Din deyince insanın aklına içi dolu veya boş bir takım ritüeller gelir. Belki sizinkine başka bir tarafı da geliyordur ama dini diğer sosyal faaliyetlerden ayıran temel vasfı ritüeller gibi görünüyor. Dinin felsefeyle veya mistisizmle ortak tarafları var ama bu ikisinin de ritüelleri yok.

Modern zaman bu ritüellerin bir kısmını hoş görüyor, bazılarını pek hoş görmüyor, ancak genel olarak hepsine karşı bir anlamsızlık ithamı mevcut. Namaz kılan veya dua eden insan için bunlar anlamlı faaliyetler ancak işi düz mantığa vurduğunuzda bir takım hareketler yapıp, bir takım dualar okumanın insanın varoluş sebebiyle ne alakası olduğunu anlamak mümkün değil. Yine de bunları, insanların şöyle veya böyle giyinmesi, şöyle veya böyle yemesi kabilinden ele almak demokrasilerin genel vasfı. Başkasına zarar vermediği sürece istediğin gibi yaşa popüler bir slogan. Kimseye bulaşmadığın sürece istediğin kadar yat kalk yani.

Dindarların pek büyük bir kısmı hüsnütabirlerle bezenmiş bu anlayışa fit. Kendi sosyal ve ferdi ritüellerini sürdürebildikleri sürece toplumun üstdini onları o kadar da ilgilendirmiyor. İlgilendirmiyor değil, aslında böyle söylemek yanlış, sadece dindarlar ve gayrıdindarlar üstdinde mutabık.

Nedir üstdin? Üstdin, toplumun hayat tarzını belirleyen anlayıştır. Toplumun asıl kurallarını belirleyen düşünce tarzıdır. Toplumdaki dinler arasındaki çizgileri çizen ve sınırları belirleyen anlayıştır.

On yıldır Türkiye'yi, öncekilere nisbetle daha dindar insanlar yönetiyor ancak üstdinde bir değişiklik olmadı. Dindarlar belki biraz daha görünür oldu ama herkesle benzer arzulara, benzer endişelere sahipler. Üniversite sınavı dindarı için de, gayrıdindarı için de aynı öneme sahip, bir iş bulup çalışmak hakeza, toplumda (ne demekse) yer edinmenin şartları hala benzer. En fazla, on sene önce inanmıyormuş gibi yapanların bazısı artık inanıyormuş gibi yapıyor.

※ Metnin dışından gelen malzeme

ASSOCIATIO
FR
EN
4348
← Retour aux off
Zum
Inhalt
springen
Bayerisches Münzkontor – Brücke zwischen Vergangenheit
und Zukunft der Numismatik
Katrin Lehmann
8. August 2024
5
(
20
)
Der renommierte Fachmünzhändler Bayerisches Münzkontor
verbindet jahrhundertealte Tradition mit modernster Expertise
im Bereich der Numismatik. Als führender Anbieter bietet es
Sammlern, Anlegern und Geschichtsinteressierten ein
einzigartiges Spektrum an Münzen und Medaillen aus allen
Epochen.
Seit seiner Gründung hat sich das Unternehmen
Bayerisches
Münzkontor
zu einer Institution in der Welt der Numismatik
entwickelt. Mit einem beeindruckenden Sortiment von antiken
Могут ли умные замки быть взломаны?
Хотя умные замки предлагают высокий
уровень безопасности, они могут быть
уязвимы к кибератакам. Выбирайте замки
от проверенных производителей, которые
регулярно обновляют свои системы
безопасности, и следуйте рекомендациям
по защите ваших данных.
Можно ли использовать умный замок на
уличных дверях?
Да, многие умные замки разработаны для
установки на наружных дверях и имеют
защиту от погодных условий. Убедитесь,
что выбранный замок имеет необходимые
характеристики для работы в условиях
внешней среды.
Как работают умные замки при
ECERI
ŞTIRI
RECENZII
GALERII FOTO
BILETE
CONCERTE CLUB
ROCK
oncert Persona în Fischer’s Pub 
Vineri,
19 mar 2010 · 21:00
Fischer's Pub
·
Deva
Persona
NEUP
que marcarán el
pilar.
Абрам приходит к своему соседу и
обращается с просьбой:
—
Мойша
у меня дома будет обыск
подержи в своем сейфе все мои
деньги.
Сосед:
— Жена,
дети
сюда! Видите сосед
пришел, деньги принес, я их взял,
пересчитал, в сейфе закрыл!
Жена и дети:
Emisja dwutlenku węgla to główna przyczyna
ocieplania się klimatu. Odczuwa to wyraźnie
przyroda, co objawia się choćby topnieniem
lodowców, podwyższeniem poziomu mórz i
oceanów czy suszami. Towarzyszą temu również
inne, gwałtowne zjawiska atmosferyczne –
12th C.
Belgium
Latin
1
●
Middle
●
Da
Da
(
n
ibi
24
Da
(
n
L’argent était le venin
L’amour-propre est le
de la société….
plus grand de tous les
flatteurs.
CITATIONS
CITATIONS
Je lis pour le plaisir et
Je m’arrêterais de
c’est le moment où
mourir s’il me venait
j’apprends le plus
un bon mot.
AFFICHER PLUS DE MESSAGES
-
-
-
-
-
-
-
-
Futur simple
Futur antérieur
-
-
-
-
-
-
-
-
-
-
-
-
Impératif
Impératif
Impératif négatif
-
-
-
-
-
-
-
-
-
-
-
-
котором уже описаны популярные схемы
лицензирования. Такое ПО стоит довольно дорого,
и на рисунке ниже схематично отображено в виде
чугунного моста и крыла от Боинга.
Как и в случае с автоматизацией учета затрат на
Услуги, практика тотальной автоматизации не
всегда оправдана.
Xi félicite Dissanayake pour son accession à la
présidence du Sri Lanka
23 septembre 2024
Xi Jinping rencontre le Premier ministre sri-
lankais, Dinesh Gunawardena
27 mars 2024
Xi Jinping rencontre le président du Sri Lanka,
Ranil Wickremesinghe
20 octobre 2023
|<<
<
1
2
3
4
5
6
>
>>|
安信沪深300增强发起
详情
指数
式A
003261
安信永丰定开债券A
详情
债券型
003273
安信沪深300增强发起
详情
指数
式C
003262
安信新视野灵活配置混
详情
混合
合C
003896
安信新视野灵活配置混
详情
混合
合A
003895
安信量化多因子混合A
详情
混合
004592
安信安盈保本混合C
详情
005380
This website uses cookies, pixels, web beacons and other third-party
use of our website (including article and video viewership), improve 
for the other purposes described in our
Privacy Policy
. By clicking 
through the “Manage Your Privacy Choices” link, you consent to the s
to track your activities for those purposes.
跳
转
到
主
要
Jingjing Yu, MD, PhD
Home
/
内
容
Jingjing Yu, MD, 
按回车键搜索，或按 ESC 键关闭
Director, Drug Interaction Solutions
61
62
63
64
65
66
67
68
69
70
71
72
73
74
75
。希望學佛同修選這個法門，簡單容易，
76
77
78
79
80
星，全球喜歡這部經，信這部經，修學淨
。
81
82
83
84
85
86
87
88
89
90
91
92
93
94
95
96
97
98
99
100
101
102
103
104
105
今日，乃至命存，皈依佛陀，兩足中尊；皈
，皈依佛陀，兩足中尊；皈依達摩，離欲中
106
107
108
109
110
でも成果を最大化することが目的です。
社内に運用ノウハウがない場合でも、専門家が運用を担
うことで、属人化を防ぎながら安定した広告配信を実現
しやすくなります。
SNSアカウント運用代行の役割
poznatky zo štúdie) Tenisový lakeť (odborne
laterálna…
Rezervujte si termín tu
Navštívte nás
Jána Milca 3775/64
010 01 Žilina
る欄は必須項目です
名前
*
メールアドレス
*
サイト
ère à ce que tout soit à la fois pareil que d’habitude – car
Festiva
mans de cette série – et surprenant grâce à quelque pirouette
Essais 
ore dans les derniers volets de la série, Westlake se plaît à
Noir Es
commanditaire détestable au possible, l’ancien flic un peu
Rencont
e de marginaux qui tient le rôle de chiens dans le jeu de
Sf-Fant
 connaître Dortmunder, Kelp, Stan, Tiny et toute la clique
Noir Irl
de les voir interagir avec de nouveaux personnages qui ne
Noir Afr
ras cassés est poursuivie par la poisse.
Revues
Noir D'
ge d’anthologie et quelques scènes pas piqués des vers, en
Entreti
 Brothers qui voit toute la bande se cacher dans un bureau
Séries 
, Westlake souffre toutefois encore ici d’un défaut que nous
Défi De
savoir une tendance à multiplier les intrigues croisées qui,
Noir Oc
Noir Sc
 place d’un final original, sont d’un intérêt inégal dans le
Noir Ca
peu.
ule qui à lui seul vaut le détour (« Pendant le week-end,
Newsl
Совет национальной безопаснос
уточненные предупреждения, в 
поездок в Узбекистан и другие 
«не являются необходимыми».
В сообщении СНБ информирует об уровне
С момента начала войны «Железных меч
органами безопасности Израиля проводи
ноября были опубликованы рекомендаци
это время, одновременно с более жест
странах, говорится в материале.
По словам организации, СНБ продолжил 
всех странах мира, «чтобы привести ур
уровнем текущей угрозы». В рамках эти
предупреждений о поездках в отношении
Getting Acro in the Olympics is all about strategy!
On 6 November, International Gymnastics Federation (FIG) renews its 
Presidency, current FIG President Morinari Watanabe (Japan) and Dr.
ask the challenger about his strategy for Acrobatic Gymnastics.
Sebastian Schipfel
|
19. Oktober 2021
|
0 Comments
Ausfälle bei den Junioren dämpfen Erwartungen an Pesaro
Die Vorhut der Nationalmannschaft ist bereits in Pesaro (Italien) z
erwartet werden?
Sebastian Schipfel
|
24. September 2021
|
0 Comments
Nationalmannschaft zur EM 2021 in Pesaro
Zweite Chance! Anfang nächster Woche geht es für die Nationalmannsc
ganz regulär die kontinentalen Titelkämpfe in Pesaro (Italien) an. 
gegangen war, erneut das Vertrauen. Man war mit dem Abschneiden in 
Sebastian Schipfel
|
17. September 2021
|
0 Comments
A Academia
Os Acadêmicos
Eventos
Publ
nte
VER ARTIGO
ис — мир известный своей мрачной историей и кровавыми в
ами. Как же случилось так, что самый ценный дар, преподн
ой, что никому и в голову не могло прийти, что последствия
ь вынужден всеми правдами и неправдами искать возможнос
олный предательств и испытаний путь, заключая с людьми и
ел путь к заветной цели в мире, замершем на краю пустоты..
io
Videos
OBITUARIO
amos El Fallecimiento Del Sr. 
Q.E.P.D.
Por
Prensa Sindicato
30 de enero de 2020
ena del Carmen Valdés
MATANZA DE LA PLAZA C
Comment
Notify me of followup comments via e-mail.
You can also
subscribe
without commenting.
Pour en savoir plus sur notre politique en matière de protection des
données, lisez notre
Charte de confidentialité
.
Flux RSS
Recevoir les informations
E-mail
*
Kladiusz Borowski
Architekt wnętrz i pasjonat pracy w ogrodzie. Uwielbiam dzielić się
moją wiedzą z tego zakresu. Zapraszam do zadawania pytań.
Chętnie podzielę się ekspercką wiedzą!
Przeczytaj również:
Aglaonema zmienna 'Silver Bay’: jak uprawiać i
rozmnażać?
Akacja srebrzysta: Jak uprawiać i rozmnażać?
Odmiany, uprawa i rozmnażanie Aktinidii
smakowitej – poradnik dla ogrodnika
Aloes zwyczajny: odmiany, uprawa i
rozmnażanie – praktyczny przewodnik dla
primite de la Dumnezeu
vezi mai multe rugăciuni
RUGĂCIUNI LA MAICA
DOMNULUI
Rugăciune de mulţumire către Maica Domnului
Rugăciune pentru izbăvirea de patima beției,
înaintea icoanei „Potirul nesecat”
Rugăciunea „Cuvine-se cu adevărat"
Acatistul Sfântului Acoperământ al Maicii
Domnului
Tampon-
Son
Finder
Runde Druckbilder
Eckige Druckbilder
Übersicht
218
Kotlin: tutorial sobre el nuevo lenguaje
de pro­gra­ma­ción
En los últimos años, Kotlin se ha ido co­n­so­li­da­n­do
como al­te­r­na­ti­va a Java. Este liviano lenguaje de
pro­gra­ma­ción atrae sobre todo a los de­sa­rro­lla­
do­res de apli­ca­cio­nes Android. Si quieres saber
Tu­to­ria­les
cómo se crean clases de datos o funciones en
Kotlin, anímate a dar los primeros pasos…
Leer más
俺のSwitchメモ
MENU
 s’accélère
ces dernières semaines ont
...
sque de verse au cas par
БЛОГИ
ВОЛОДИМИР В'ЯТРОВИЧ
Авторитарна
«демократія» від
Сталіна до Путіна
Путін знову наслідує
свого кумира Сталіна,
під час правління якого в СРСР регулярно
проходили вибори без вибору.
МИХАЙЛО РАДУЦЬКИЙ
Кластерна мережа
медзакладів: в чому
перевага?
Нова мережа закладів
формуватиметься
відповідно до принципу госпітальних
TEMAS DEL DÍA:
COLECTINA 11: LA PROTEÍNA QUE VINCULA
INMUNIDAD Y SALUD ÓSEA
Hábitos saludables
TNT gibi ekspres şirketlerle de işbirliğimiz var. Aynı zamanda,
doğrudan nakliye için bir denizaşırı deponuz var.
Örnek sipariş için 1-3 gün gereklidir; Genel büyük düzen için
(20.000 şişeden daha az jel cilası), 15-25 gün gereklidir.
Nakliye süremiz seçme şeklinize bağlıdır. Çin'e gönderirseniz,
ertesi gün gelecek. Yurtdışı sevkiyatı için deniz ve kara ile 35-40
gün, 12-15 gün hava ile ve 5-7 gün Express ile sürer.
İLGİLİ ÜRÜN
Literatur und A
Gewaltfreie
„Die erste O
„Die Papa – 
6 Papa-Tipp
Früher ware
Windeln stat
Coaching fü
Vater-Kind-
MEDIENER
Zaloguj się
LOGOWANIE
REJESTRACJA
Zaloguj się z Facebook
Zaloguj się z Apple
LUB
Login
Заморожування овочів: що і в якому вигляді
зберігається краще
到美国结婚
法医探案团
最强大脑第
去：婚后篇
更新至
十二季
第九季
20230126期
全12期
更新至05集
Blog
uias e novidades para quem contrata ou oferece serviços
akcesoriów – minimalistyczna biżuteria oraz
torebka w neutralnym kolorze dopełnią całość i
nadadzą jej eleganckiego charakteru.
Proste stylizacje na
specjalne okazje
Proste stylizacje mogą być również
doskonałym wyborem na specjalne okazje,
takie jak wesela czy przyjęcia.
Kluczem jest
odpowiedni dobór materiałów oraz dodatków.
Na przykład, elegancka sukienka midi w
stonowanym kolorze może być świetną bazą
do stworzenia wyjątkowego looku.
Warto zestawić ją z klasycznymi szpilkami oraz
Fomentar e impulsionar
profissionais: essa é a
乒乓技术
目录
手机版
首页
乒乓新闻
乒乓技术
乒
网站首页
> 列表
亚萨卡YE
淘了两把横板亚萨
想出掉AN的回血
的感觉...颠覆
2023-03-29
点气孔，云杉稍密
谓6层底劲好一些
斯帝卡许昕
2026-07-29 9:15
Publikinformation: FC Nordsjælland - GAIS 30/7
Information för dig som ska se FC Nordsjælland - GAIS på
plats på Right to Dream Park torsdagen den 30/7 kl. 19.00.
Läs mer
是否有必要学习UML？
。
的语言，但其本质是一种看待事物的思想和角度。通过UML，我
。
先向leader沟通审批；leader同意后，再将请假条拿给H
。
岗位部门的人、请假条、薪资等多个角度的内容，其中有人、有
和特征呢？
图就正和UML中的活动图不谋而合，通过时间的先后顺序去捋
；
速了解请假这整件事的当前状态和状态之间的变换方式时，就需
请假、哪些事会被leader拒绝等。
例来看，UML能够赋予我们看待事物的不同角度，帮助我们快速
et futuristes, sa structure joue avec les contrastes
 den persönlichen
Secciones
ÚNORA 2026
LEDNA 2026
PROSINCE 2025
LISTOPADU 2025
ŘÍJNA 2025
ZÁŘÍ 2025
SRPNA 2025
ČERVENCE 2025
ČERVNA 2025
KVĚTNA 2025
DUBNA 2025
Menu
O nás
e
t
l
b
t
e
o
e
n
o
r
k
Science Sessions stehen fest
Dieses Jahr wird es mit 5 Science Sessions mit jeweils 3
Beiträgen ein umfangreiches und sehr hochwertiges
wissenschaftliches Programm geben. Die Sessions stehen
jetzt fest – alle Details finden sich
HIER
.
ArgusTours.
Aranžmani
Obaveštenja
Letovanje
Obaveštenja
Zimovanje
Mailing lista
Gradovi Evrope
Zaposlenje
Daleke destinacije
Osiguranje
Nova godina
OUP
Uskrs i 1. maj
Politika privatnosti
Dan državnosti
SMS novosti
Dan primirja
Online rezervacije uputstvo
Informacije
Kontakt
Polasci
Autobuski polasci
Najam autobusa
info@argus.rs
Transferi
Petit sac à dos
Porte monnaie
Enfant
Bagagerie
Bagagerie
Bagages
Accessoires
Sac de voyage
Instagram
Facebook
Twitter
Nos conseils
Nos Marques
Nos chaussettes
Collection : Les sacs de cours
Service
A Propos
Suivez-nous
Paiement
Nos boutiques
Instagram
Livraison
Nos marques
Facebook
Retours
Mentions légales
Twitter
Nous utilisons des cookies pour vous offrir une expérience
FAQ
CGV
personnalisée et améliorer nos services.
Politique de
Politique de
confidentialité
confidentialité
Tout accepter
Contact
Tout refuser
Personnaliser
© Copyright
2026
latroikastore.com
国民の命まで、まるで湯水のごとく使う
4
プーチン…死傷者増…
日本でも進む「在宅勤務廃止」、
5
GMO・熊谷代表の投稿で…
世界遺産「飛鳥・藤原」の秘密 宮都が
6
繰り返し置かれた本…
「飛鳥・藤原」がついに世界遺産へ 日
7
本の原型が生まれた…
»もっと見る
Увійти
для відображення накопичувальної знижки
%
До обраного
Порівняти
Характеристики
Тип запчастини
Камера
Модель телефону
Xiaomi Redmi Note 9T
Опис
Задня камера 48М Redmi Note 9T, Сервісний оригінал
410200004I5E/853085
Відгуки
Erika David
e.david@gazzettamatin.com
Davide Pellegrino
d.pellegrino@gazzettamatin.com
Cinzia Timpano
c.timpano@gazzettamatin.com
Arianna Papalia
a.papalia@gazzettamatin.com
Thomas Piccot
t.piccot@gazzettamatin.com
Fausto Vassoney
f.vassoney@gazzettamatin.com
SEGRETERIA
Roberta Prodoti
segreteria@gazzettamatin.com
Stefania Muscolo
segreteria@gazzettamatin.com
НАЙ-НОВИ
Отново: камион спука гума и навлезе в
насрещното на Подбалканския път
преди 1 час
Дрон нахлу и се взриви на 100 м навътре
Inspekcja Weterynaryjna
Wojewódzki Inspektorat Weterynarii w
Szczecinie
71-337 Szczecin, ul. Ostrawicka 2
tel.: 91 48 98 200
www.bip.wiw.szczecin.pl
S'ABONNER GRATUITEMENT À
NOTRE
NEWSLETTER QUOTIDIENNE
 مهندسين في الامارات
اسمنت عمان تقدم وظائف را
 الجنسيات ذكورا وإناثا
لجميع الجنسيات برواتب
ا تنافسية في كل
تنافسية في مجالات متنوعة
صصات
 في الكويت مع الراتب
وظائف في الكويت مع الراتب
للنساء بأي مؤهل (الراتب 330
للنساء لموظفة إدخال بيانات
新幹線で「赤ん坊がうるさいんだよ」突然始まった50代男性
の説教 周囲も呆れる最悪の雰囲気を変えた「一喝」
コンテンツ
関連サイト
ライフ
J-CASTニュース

Bunun sebebi, düşünebildiğim kadarıyla, kendi özümüzden kaynaklanan bir üstdinin olmayışı. Etraftan sonuçlarına bakarak bir hayat tarzı belirliyoruz, bugün bunun adı demokrasi. Yarın dünya faşist olsa, biz de oluruz, kimse ses çıkarmaz. Dindarımız da, gayrıdindarımız da aynı derecede uyum sağlar.

Müslümanların asıl kaygısı kendilerine emanet edilen ve ceketlerinin astarı içinde kaybettikleri üstdinin ihyası olmalıydı. İnsanlara karşı nasıl daha adil oluruz? Yeryüzünü nasıl daha iyi, güzel, ferah hale getiririz? Hem doğru, hem iyi, hem güçlü nasıl olabiliriz? Hayat tarzımızı günlük merakların ötesine nasıl çekeriz ve nasıl yeryüzünün varisleri oluruz?